Wednesday, March 21, 2007

Something Almost As Funny As Clay's Springtime Message!

Well, I for one hope to hell Sanjaya goes home tonight and that the little girl from last night is in the audience again! It was hilarious and it was almost as funny as Clay Aiken, because his brisk, church-lady sounding "Springtime Message" was certainly good for a laugh!
I doubt Sanjaya will leave tonight, It will end up being someone much less deserving of going home (except maybe Haley) and the crying little girl will be on The Today Show tomorrow.

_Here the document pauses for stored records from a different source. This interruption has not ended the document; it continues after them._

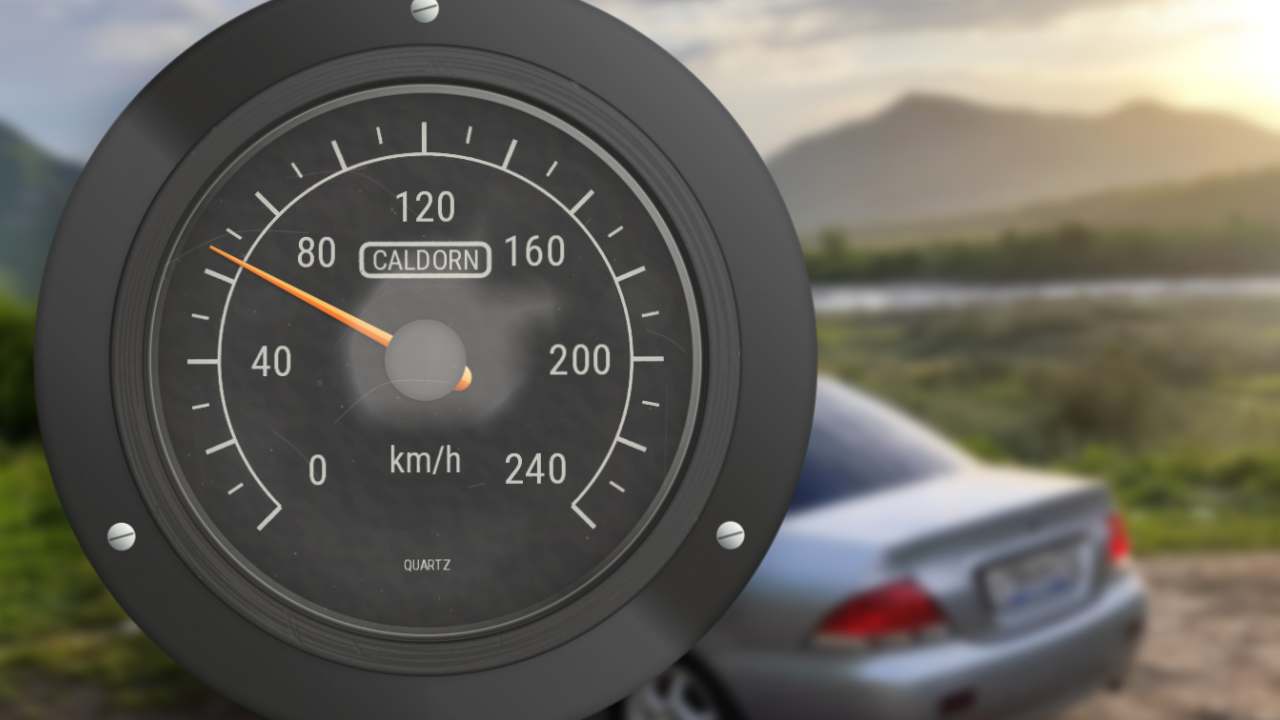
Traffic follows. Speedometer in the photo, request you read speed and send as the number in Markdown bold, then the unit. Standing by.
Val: **65** km/h
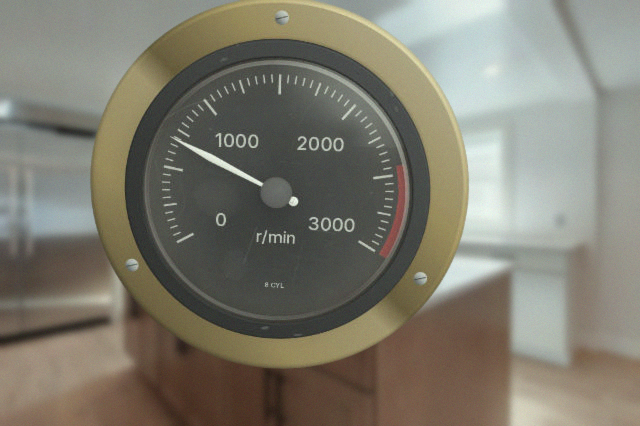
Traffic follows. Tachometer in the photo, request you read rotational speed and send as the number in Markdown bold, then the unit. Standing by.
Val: **700** rpm
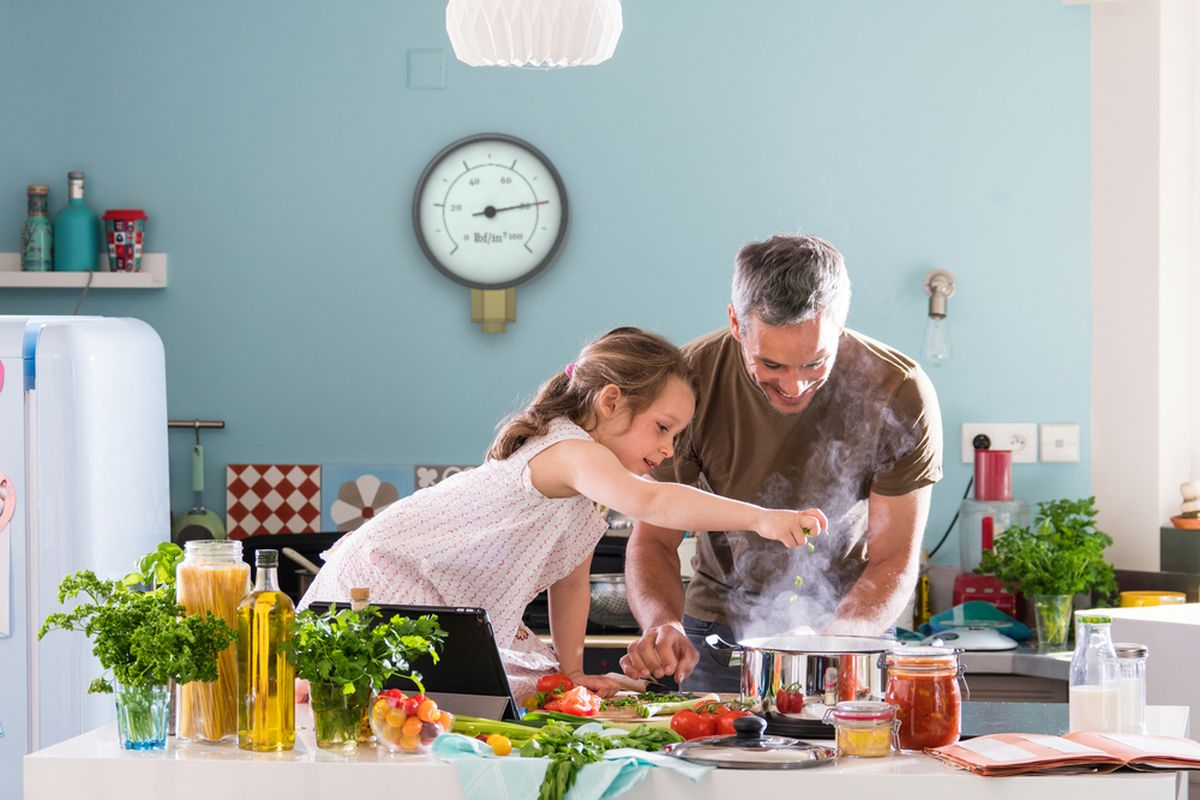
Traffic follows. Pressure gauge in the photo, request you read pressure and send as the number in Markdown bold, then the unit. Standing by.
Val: **80** psi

For more about the bawling babe, here's an article below from Defamer. Seems she's not just a fan of Sanjaya's. It was edited to make it look that way:
The LAT's crack American Idol Showtracker investigative team was backstage at last night's taping, which introduced Fox's latest breakout star to nearly 30 million television viewers: young Ashley Ferl, the girl so memorably paralyzed by the spasms of tears elicited by Idol's resident Destroyer of Popular Music Sanjaya Malakar's eardrum-perforating performance. Reports the Times on how the show's producers came to identify the undeniable talent in their midst:
" First things first: Who was the crying girl? After the show, I chatted with Idol's newest superstar, the crying girl, Ashley Ferl, aged 13, from Riverside. For some long minutes after the show, Ashley remained in a state of inconsolable sobbing, unable to choke out a single word. However, through an interpreter (her mother) we were eventually able to learn some facts about the young superstar.

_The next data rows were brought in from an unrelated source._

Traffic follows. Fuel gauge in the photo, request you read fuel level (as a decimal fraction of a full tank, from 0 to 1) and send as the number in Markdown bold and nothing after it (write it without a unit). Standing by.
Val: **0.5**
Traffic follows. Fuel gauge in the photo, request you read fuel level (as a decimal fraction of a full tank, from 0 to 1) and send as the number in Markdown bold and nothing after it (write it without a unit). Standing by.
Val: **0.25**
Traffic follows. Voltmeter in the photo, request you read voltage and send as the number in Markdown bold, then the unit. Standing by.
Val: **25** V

" The family, I was told, obtained tickets on a website to attend a taping of "Smarter Than a 5th Grader" a day passage that included not just the taping of the show itself, but also the dress rehearsal of either "Grader" or "Idol." The fates were kind, and the mother and daughter found their way to the "Idol" rehearsal, where Ashley's waterworks began. Her prowess was quickly brought to the attention of "Idol" producers who summoned the clan to a ringside seat of honor at the final taping.

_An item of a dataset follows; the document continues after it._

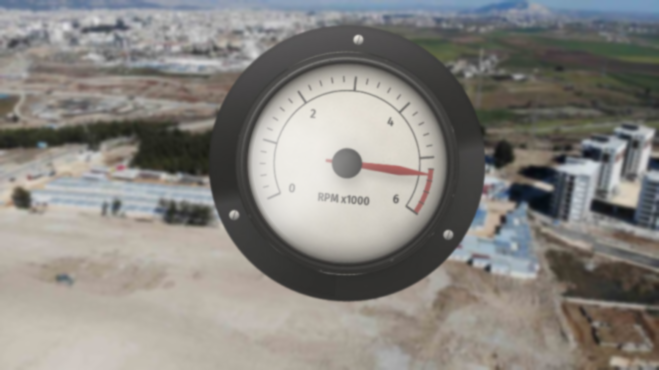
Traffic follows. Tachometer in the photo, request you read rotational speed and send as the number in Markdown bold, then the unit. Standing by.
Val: **5300** rpm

" Her powers of speech slowly returning, Ashley revealed that while she was on stage she had been thinking that "this was the coolest thing ever." Asked whom she was supporting in the competition she named "Sanjaya, Melinda, Gina and Jordin" as her picks, refusing to narrow her vote down to a single choice. All my journalistic powers of persuasion, cajoling, bullying and insistence that on her vote might turn the entire competition, that "Listen to reason, young Ferl, there can't be four American Idols," would not convince her to name a single favorite. To my every argument, she would only repeat her mantra, "All Four: Sanjaya, Melinda, Gina and Jordin." And so the race begins in earnest, with tears at every step of the way.
Their reporting makes no mention of whether or not Fox, never a network to leave any opportunity for exploitation unexplored, has invited Ferl back for tonight's result show, knowing that the superfan's unflagging support of four of the remaining eleven hopefuls leaves them with (at worst) a thirty-seven percent chance of capturing on camera the utter ruination of her childhood should one of her favorites be dismissed. The resulting paroxysm of sorrow will immediately become part of the "farewell montage" that plays each contestant off the stage and into the professional purgatory of the Idol Tour, where the girl's flood of uncontrollable tears will remind viewers about the lives they destroy each and every week with their phone calls and text messages.